Goal is a simple story that packs not just the sport, but also dabbles with issues like racism and fanaticism associated with sport. Issues that Westerners can relate to more than Indians, especially racial discrimination.
As a film, Goal has its share of highs and lows. If the first hour is strictly okay, the pendulum swings in its favour in the second hour, in the last 20 minutes, to be precise. The sport succeeds in arousing patriotic feelings, besides involving the viewer in the fight-to-finish finale.
Conversely, there are times when you feel that the film falls back on the predictable, tried-n-tested mundane stuff. And packs in something [Billo, the song] that's just not in sync with the mood of the film.
To sum up, Goal is a simple story, well told. Notwithstanding the hiccups, this film hits a goal, courtesy its brilliantly executed finale.
Southall United Football Club is facing its deepest crisis ever. Bankrupt, with no stars, no coach, no sponsors, no takers, no spectators and most importantly, no owner. After the City Council sends an eviction notice, it's the last chance to save the ground, the club and their honour. Shaan [Arshad Warsi] takes up the challenge to save the club from extinction. After a disesteemed ex-player, Tony Singh [Boman Irani], joins them as the coach, Shaan and he begin work to gather the worn out team.
Sunny's [John Abraham] dreams to play for England crashes after his club does not select him. The reason is apparently not his game, but the colour of his skin. Sunny and Shaan never see eye to eye. Adding to their personal chaos is Shaan's cousin sister Rumana [Bipasha Basu], who is in love with Sunny.
Tony manages to convince Sunny to play for Southall United. It takes a while before Shaan and the team warms up to Sunny. With Sunny joining Southall United, the team gradually starts climbing the points tally. The City Council is worried. Johny Bakshi [Dalip Tahil], a commentator and a frontman of the Council, plans to lure Sunny away from Southall United.

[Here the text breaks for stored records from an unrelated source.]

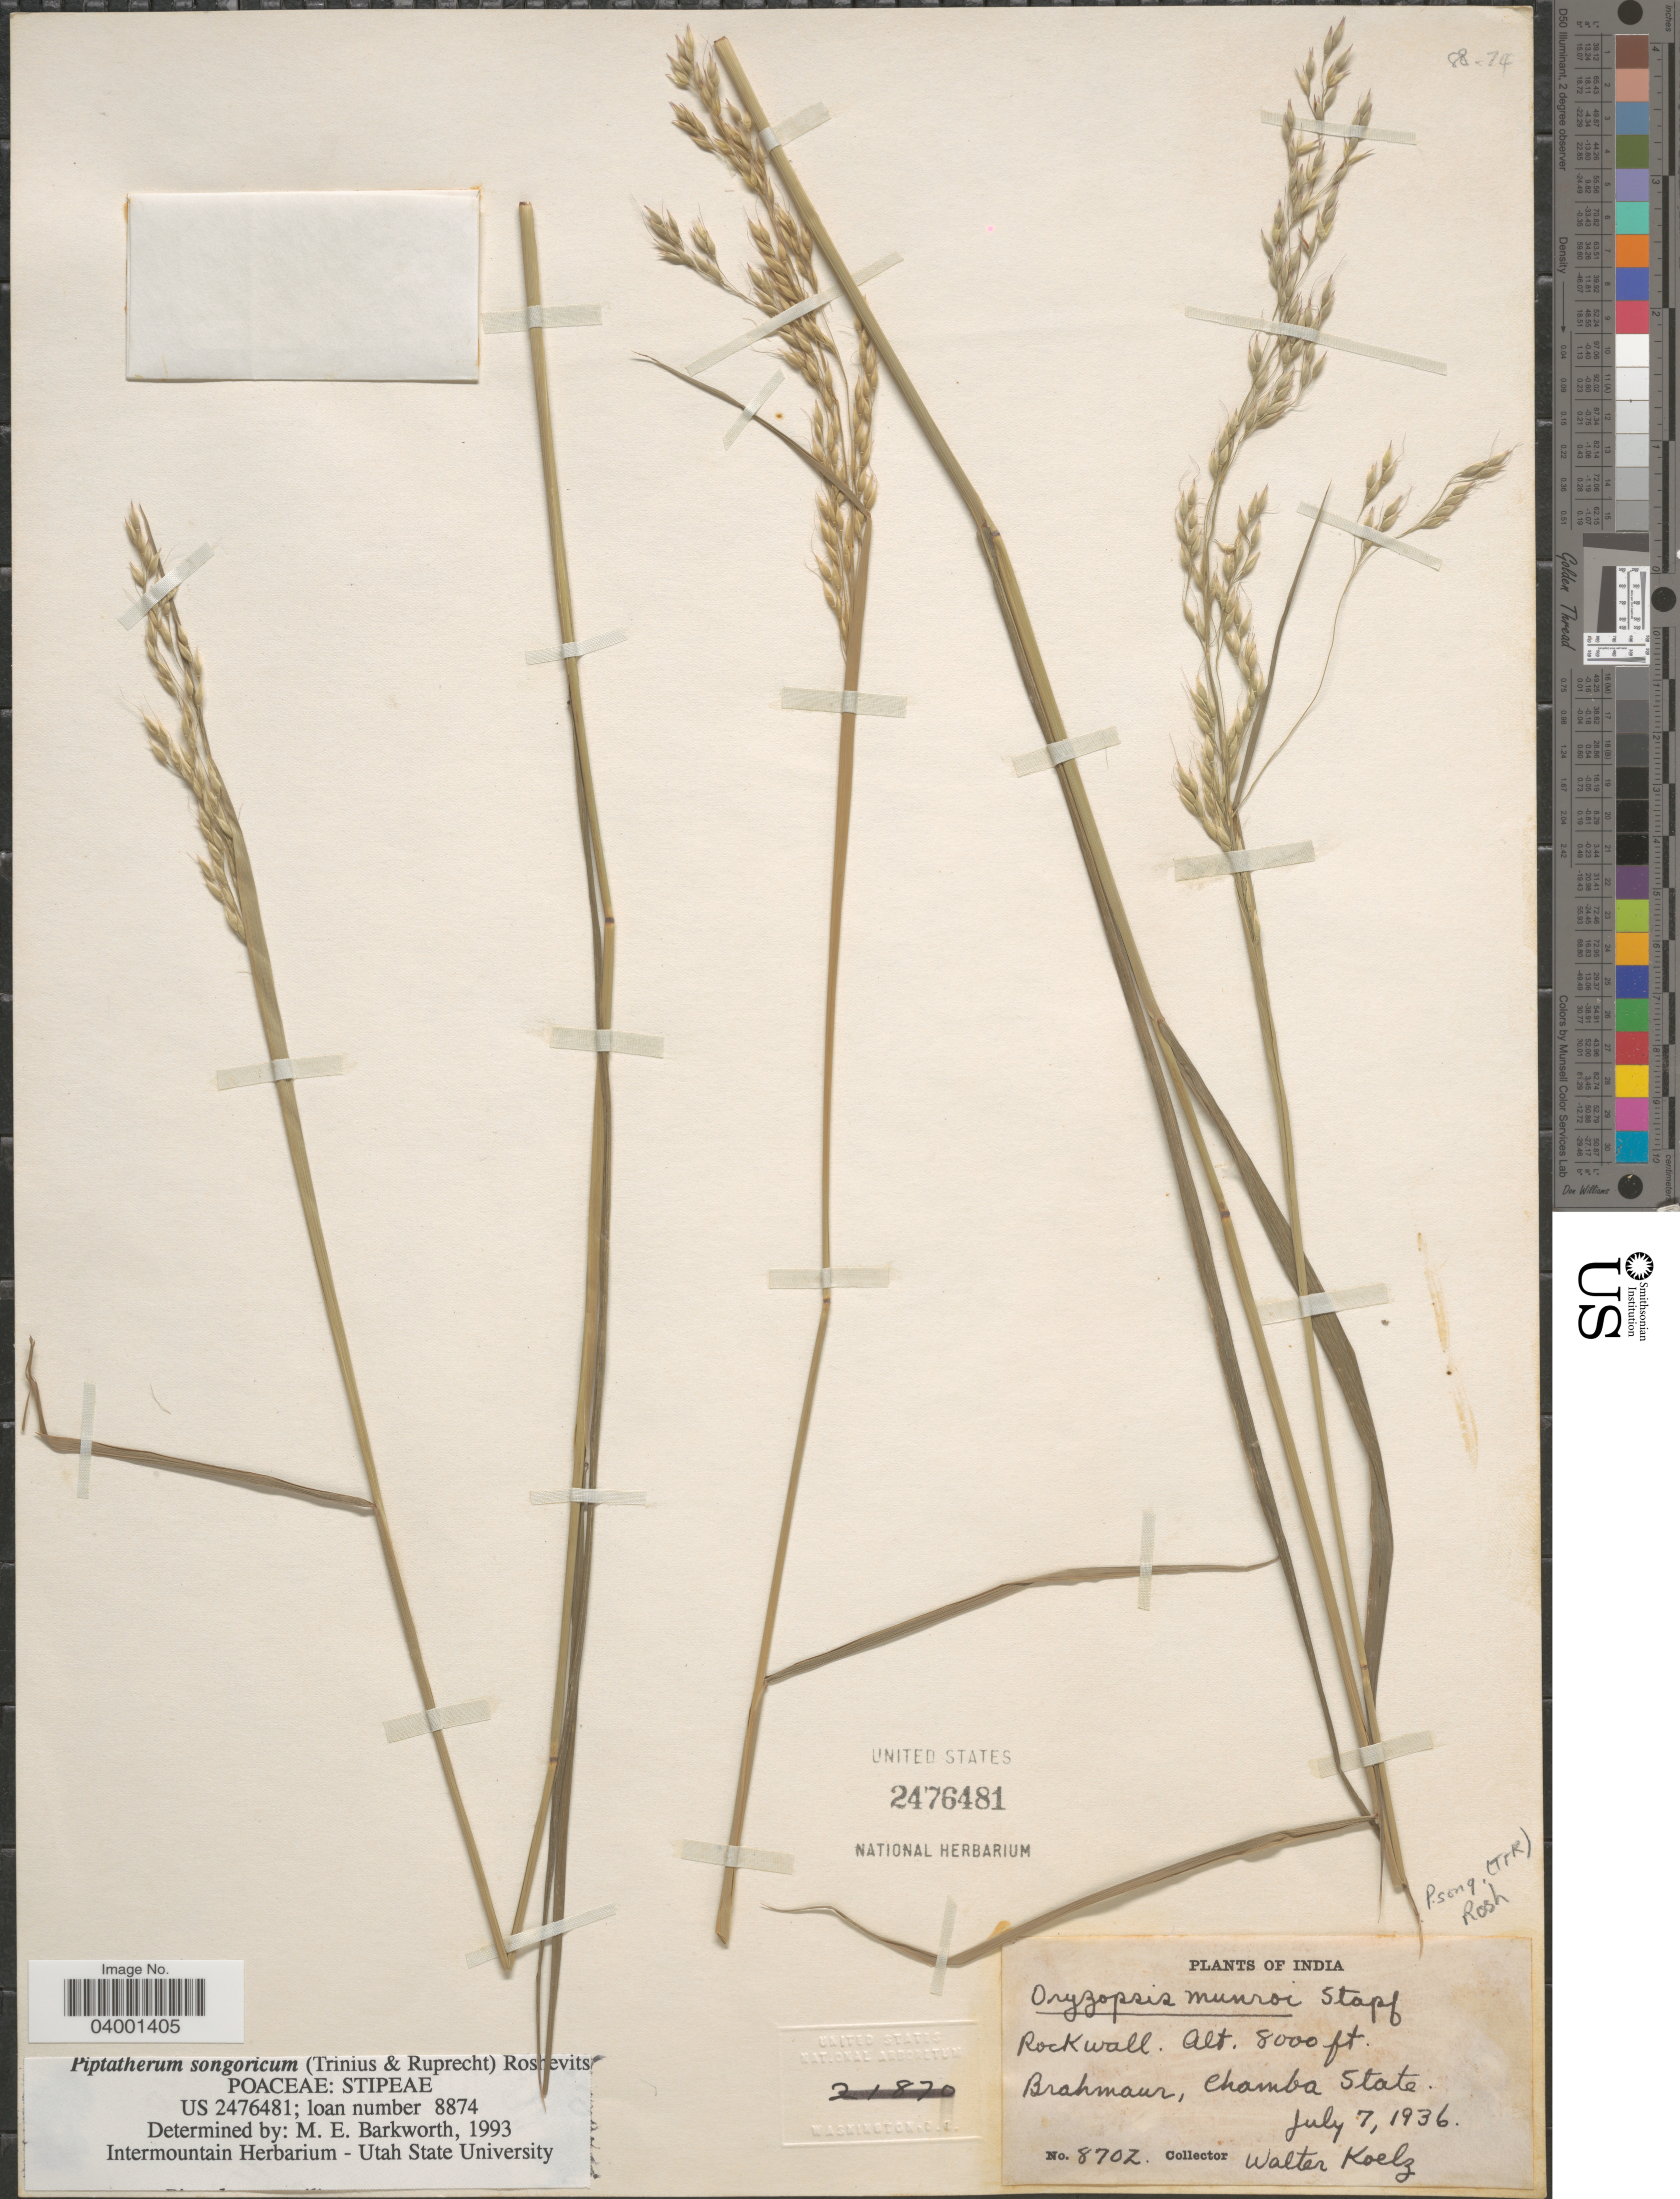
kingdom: Plantae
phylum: Tracheophyta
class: Liliopsida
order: Poales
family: Poaceae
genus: Piptatherum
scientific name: Piptatherum songaricum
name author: (Trin. & Rupr.) Roshev. ex Nikitina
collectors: W. N. Koelz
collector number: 8702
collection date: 1936-07-07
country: India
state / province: Himachal Pradesh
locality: Brahmaur, Chamba State.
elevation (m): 2438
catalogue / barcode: US 2476481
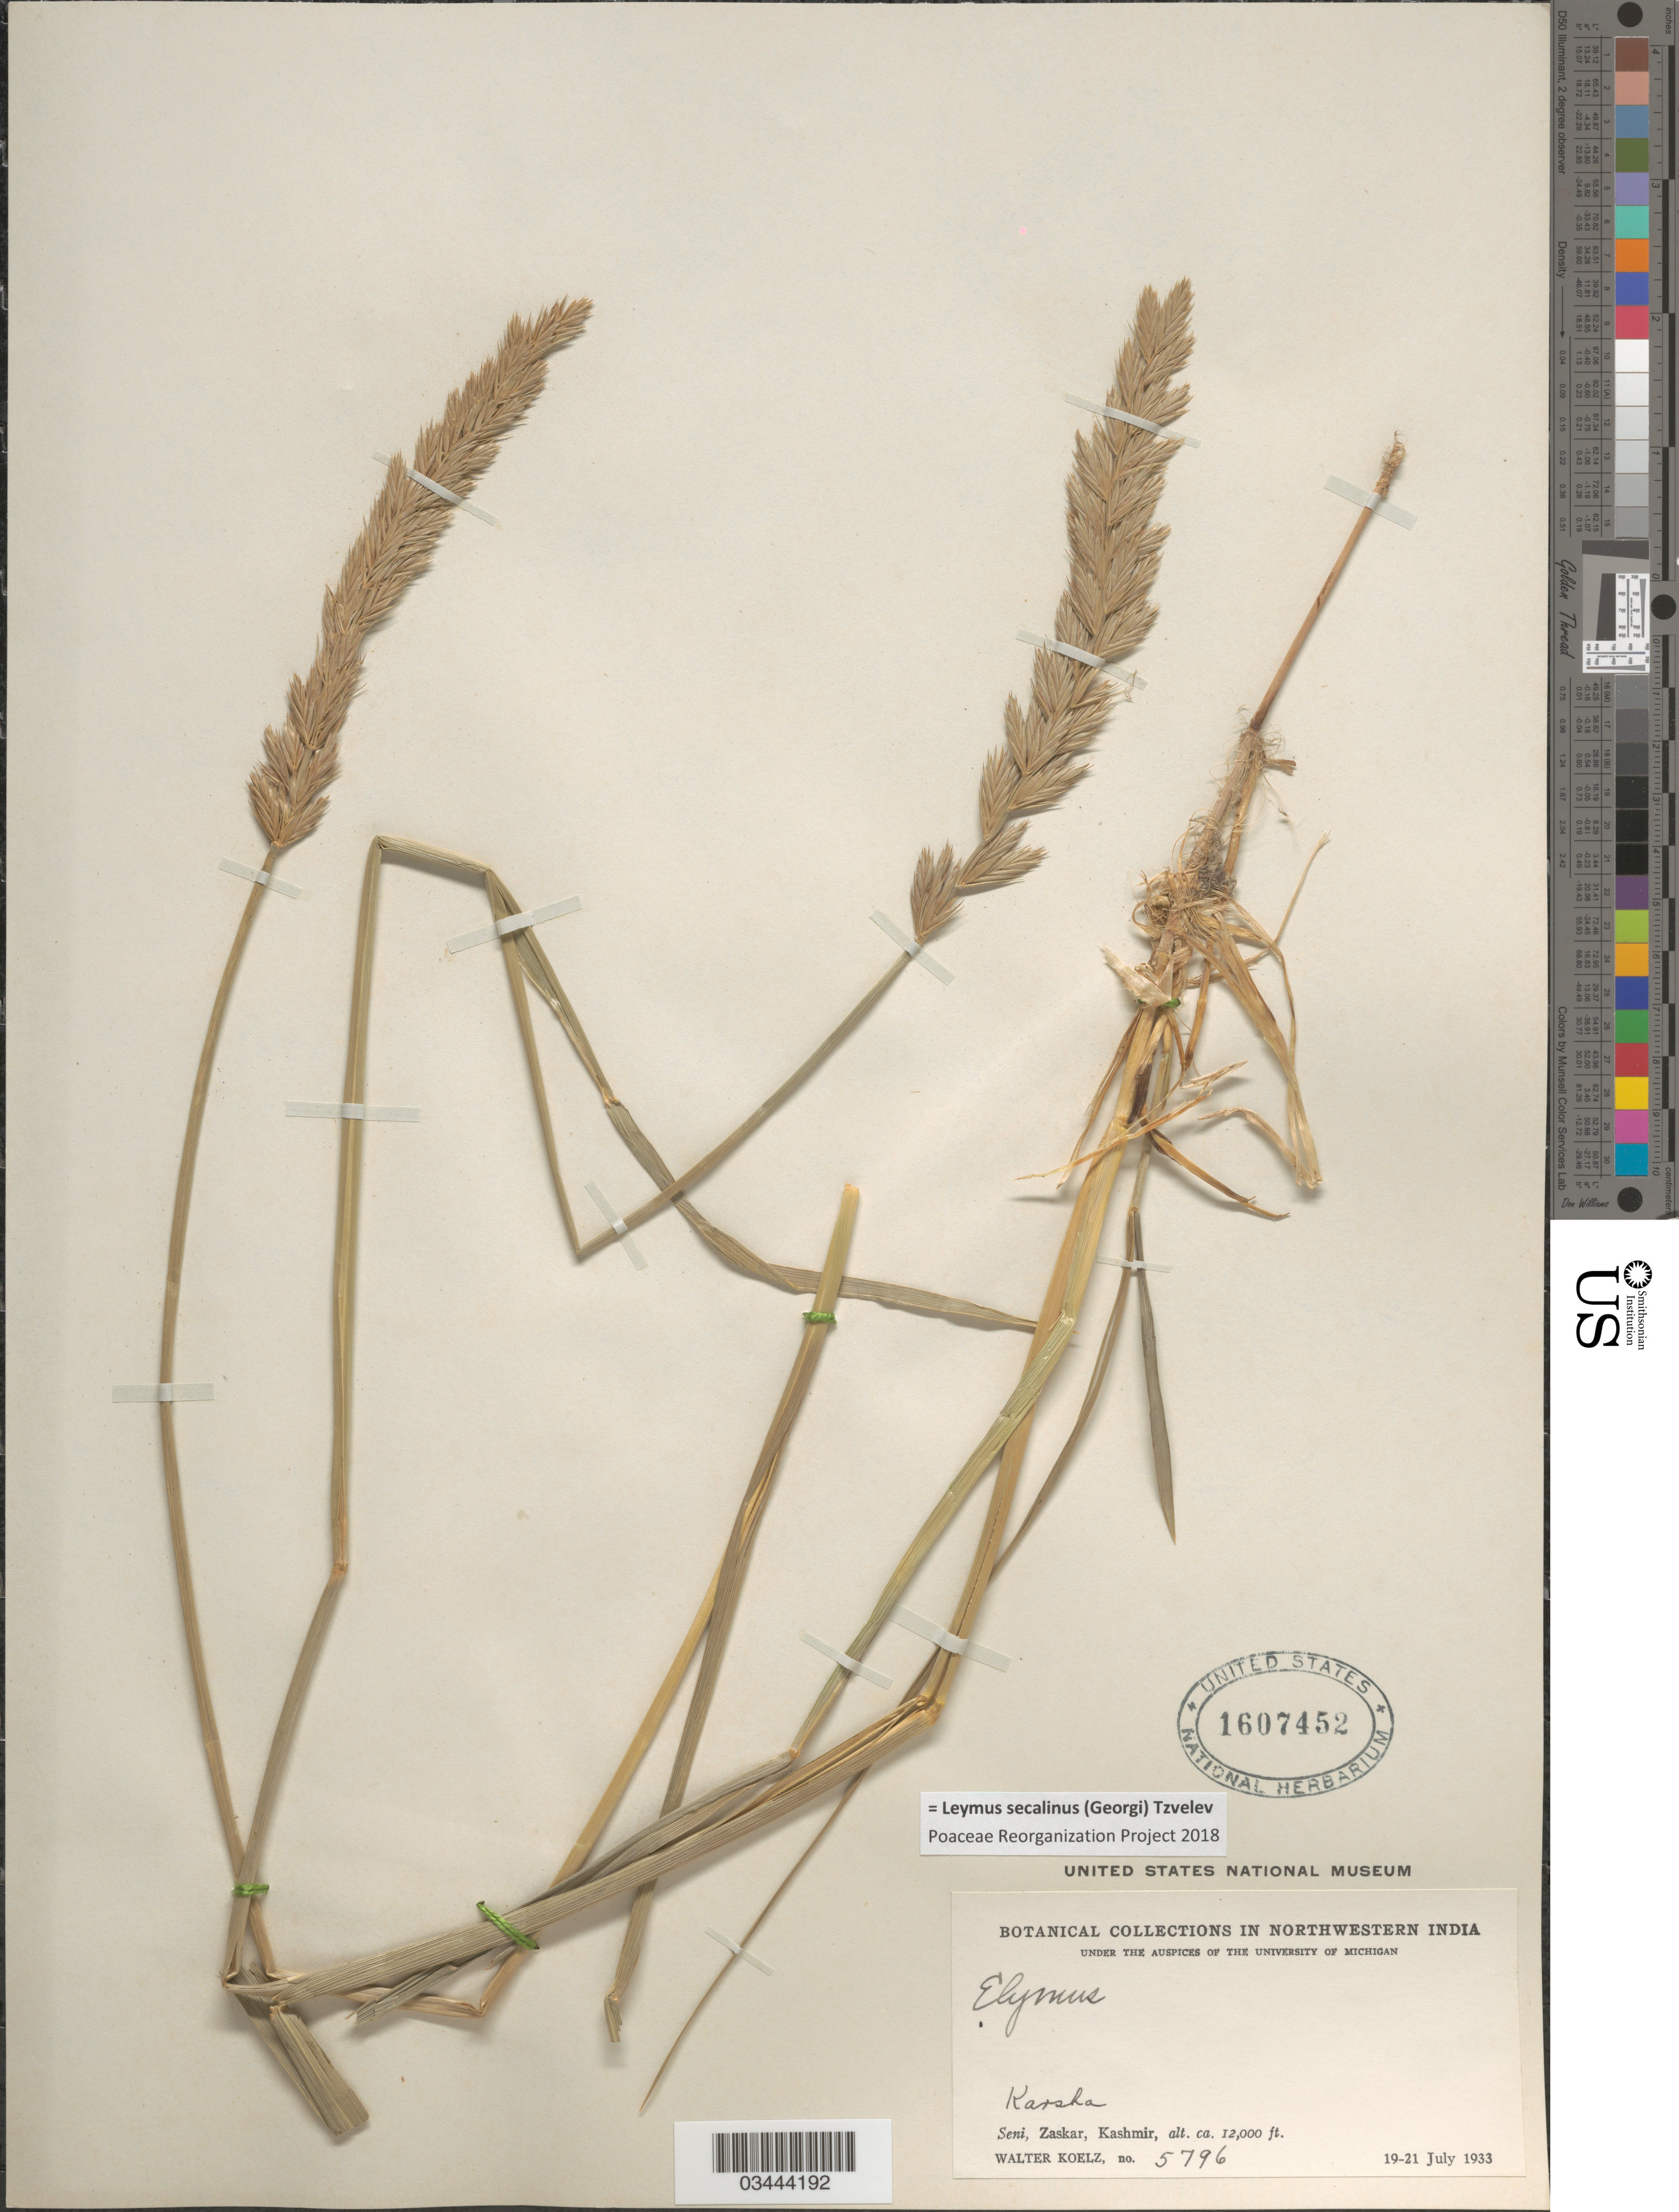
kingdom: Plantae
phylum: Tracheophyta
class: Liliopsida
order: Poales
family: Poaceae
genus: Leymus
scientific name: Leymus secalinus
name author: (Georgi) Tzvelev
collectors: W. N. Koelz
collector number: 5796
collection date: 1933-07-19/1933-07-21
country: India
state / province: Jammu and Kashmir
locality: In Northwestern India. Karsha. Seni, Zaskar.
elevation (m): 3658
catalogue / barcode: US 1607452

Director Vivek Agnihotri combines style and substance in his second outing Goal. Take the sequence at the very start, when an English woman and her frontman [Dalip Tahil] reveal their plans of coming up with a shopping complex on the ground. The director opens the cards at the very outset. But the narrative dips, rises, hits a low and ascends unfailingly till the first hour ends. The sequence prior to the intermission, at the Manchester United Stadium, leaves you awe-struck and makes you look forward to a powerful second hour.
Fortunately, the drama only gets better in the post-interval hour. The cold vibes that Arshad and John share as also John's volte-face, when he decides to abandon his club for the riches, give the film that extra dimension, camouflaging the defects that raised their head not too long back. The film dips at times in this hour too, but the journey to the finale is well structured. Yes, John's change of heart is slightly filmy and clich?d, but the climax is astounding. The penultimate 20 minutes in the stadium are awe-inspiring and that's what you carry back home.
Vivek Agnihotri knows what he's talking and though you know that he got swayed by technique in his very first film Chocolate in Goal, he never lets technique overpower content. The story is simple, but absorbing and presented stylishly. He's truly evolved into a fine storyteller.
There're just two songs in the narrative, the anthem Dhan Dhana Dhan Goal, which is excellent and Billo Rani, which is well-tuned, but the mujra doesn't go well with the mood of the film. Attar Singh Saini's cinematography is striking. The camera movements, which are so difficult in a film like this are exemplary.
Both John and Arshad are the Men of the Match. John is a revelation. Wrongly dubbed as a clotheshorse in his earlier films, he hits a goal in Goal. John lends the right texture to his character. He not only looks right for the part, but also plays the sport like a pro. Goal should occupy the top slot in his body of work!
Arshad Warsi is superb. An incredibly talented actor whose versatility speaks volumes. Cast in a sober, serious role this time, Arshad enacts the part with as much ease as he portrayed Circuit. Bipasha Basu may not have a lengthy role, but she adds zing when she appears. Her love story with John is really cute.
Boman Irani is top notch. Note his roar at the intermission point or the uneasiness he displays whenever his team locks horns with the rivals on field. It's a flawless performance. Raj Zutshi is first-rate. Dalip Tahil carries the venomous part well. The actor enacting the role of Arshad's wife does a commendable job.
On the whole, Dhan Dhana Dhan Goal has an ordinary first hour, but the post-interval portions, especially the exhilarating climax, makes up for everything. At the box-office, the producers [UTV] have already recovered the cost of production from various sales and in-film advertising. The theatrical business will only add to the booty, considering the film has the merits to work with the moviegoers. Another factor that goes in its favour is the fact that the moviegoers haven't had a release post-Diwali. That should reap dhan for Dhan Dhana Dhan Goal.